Mechanism of hydrolysis of phosphate esters by the dimetal center of 5'-nucleotidase based on crystal structures.
Knofel, T., Strater, N.(2001) J Mol Biol 309: 239-254
- PubMed: 11491293 
- DOI: https://doi.org/10.1006/jmbi.2001.4656
- Primary Citation of Related Structures:  
1HO5, 1HP1, 1HPU - PubMed Abstract: 
5'-Nucleotidase belongs to a large superfamily of distantly related dinuclear metallophosphatases including the Ser/Thr protein phosphatases and purple acid phosphatases. The protein undergoes a 96 degrees domain rotation between an open (inactive) and a closed (active) enzyme form. Complex structures of the closed form with the products adenosine and phosphate, and with the substrate analogue inhibitor alpha,beta-methylene ADP, have been determined at 2.1 A and 1.85 A resolution, respectively.

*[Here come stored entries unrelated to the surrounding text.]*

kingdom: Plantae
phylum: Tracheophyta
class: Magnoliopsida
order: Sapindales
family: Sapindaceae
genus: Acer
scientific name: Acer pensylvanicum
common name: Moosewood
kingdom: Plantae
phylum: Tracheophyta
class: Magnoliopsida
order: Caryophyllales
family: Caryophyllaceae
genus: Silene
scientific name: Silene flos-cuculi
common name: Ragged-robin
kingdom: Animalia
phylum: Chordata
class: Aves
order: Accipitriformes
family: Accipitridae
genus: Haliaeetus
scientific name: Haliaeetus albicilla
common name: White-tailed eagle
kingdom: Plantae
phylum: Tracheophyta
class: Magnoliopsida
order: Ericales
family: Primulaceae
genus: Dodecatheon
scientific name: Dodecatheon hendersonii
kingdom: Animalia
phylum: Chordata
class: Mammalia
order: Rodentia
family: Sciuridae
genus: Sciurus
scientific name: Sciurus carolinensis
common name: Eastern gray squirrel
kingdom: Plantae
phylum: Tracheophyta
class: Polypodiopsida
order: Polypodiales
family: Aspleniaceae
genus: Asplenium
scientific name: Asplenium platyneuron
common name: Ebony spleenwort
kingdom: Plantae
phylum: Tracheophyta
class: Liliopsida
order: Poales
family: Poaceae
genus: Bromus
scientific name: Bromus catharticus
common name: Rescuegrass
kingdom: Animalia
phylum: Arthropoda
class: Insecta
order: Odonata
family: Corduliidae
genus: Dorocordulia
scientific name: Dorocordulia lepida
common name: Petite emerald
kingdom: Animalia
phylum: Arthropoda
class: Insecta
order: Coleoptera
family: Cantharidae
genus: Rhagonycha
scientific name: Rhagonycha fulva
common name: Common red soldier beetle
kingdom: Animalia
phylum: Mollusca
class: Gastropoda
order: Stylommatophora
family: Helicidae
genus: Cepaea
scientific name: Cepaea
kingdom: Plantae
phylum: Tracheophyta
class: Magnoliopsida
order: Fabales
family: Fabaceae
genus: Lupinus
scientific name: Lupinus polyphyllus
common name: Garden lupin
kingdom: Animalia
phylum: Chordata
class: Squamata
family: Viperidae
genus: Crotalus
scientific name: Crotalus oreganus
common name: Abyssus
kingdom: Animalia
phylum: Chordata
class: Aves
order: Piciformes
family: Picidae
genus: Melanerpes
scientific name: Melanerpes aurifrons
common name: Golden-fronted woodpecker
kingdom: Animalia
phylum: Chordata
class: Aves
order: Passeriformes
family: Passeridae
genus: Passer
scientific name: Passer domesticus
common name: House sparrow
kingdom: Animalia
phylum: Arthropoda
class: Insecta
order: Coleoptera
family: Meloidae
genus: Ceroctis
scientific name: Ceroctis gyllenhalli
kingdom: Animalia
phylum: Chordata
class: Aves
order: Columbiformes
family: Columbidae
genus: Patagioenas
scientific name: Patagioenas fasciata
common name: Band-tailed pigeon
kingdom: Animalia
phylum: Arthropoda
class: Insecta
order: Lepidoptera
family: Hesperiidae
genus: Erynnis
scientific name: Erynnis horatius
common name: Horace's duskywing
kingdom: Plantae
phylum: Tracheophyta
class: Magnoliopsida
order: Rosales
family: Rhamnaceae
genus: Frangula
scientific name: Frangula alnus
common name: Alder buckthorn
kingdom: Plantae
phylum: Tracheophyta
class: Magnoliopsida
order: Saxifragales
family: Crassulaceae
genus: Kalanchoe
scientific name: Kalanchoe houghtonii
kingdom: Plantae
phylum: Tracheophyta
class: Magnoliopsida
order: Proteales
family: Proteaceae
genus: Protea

In addition, a complex of the open form of 5'-nucleotidase with ATP was analyzed at a resolution of 1.7 A. These structures show that the adenosine group binds to a specific binding pocket of the C-terminal domain. The adenine ring is stacked between Phe429 and Phe498. The N-terminal domain provides the ligands to the dimetal cluster and the conserved His117, which together form the catalytic core structure. However, the three C-terminal arginine residues 375, 379 and 410, which are involved in substrate binding, may also play a role in transition-state stabilization. The beta-phosphate group of the inhibitor is terminally coordinated to the site 2 metal ion. The site 1 metal ion coordinates a water molecule which is in an ideal position for a nucleophilic attack on the phosphorus atom, assuming an in-line mechanism of phosphoryl transfer. Another water molecule bridges the two metal ions.
Organizational Affiliation: 
Institut für Chemie, Abteilung Kristallographie, Freie Universität Berlin, Germany.